ABOUT THIS TASK
For the entries below, the result should be an exact transcription of the lines from the one with "focal_35mm: 64" up to and including the one with "exposure_s: 1/100", and only those.

=== DATA SUPPLIED ===

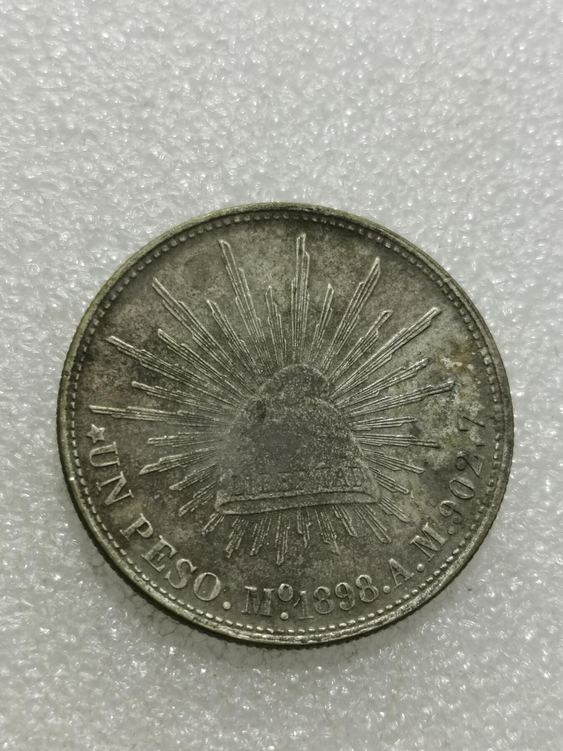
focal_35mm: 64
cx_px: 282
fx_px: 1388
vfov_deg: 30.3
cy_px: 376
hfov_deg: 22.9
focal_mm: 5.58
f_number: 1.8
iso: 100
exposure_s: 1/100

===
=== DATA SUPPLIED ===

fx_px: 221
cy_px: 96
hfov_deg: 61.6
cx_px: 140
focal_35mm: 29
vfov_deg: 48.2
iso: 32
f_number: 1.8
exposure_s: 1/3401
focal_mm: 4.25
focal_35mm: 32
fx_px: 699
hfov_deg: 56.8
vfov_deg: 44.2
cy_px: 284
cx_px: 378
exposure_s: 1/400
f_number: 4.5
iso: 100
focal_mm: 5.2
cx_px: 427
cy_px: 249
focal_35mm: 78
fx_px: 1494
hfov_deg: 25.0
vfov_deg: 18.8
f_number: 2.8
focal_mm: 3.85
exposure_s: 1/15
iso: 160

===

SOLUTION
focal_35mm: 64
cx_px: 282
fx_px: 1388
vfov_deg: 30.3
cy_px: 376
hfov_deg: 22.9
focal_mm: 5.58
f_number: 1.8
iso: 100
exposure_s: 1/100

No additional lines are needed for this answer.